Voltamos após o ano novo e tivemos a felicidade de conhecer um dos melhores cardiologistas pediátricos do Brasil no Biocor, com especialidade exatamente na HAP. Ele testou medicamentos durante 3 meses e após novo cateterismo afirmou que, ao contrário do que se esperava, o caso da nossa filha não poderia ser revolvido com cirurgia em função de a HAP estar muito alta. Lembro-me de ele dizer que debaixo das pontes da Medicina passam muitas águas e que em 10 anos tudo poderia ser diferente, mas naquele momento seriam somente os medicamentos. E com as graças de Deus assim estamos até agora.
A expectativa de vida das pessoas com HAP depende da causa da doença. Algumas doenças que desencadeiam a HAP podem melhorar com os anos e com o tratamento.

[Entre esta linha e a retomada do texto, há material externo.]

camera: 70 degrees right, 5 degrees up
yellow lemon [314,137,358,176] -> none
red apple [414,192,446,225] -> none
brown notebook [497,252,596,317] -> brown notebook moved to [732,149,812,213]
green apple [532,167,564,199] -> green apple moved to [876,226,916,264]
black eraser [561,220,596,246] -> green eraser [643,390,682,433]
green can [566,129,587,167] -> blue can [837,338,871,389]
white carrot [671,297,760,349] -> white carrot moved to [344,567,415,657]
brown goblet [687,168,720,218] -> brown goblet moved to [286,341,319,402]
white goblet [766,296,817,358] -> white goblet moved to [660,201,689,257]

Enfim, sabemos que a HAP é uma doença que progressivamente se agrava e às vezes é mortal. Hoje Alice tem pouco mais de 3 anos, seu quadro está totalmente estável e vive uma vida normal. E quando a HAP bateu à nossa porta eu fui aprendendo que o segredo da vida é viver um dia de cada vez e entendi também que o dia de amanhã não nos pertence, está nas mãos de Deus.
*Profª M.Sc. Kelly Aparecida do Nascimento – Bacharel e Licenciada em Educação Física. Licenciada em Pedagogia. Mestre em Meio Ambiente e Sustentabilidade. Professora do Centro Universitário de Caratinga –UNEC.